#### TO DO
Pick out every line of the data below that contains the word "lowest", and copy each one. Case counts.

********************

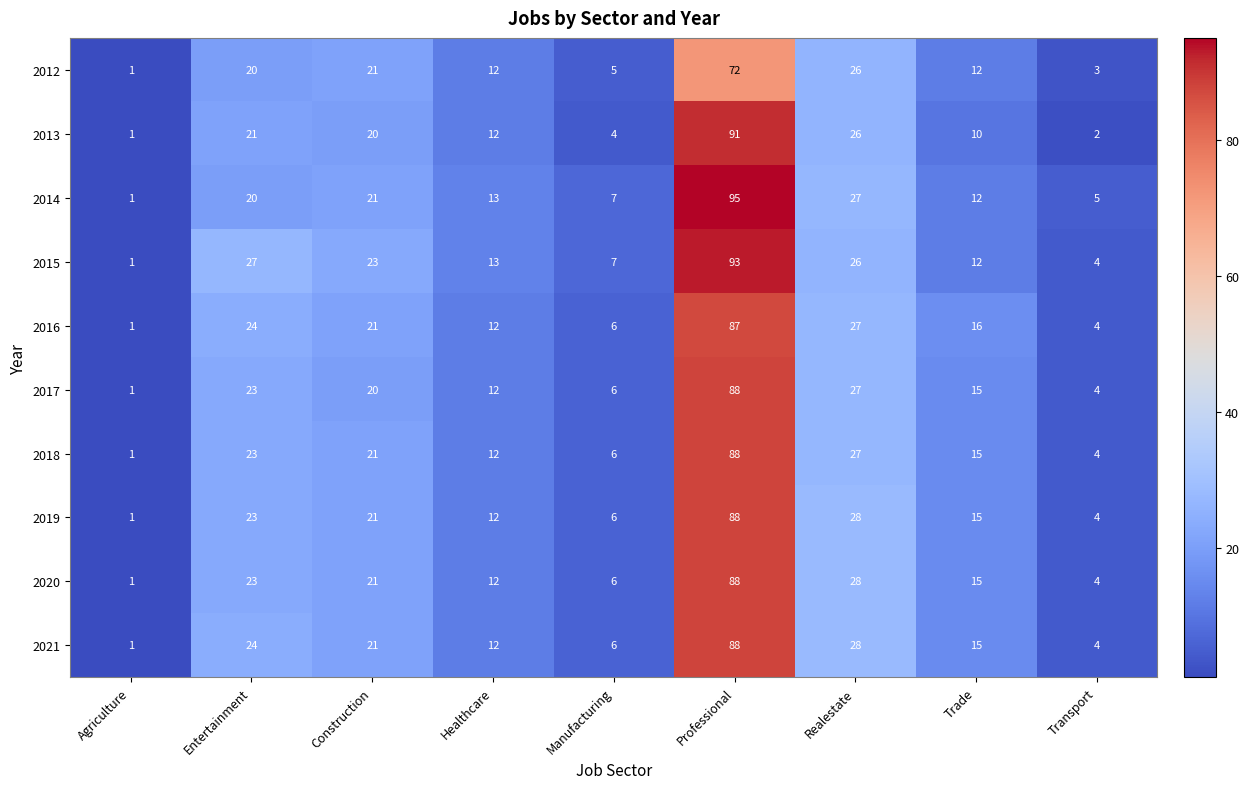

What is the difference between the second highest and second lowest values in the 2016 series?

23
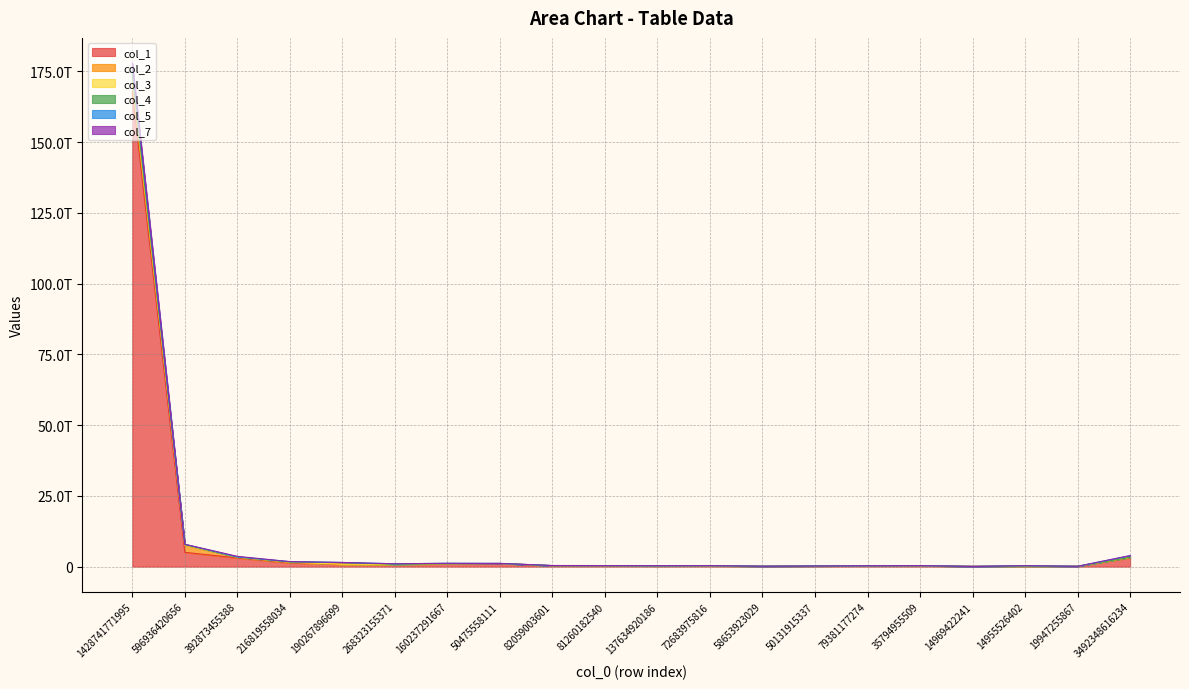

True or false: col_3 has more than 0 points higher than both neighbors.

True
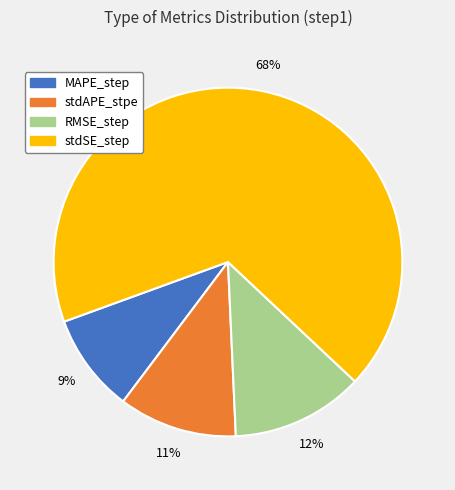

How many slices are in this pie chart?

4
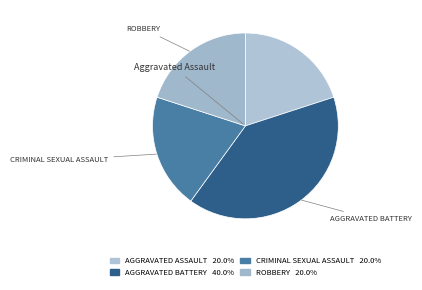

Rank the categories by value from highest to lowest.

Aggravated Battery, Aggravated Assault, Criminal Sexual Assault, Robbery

********************

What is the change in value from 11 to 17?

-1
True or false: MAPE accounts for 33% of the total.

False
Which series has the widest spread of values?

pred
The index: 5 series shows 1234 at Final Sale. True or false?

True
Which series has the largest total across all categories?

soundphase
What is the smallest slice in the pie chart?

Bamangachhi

********************

#### TASK OUTPUT
What is the difference between the second highest and second lowest values in the 2016 series?
Rank the categories by value from highest to lowest.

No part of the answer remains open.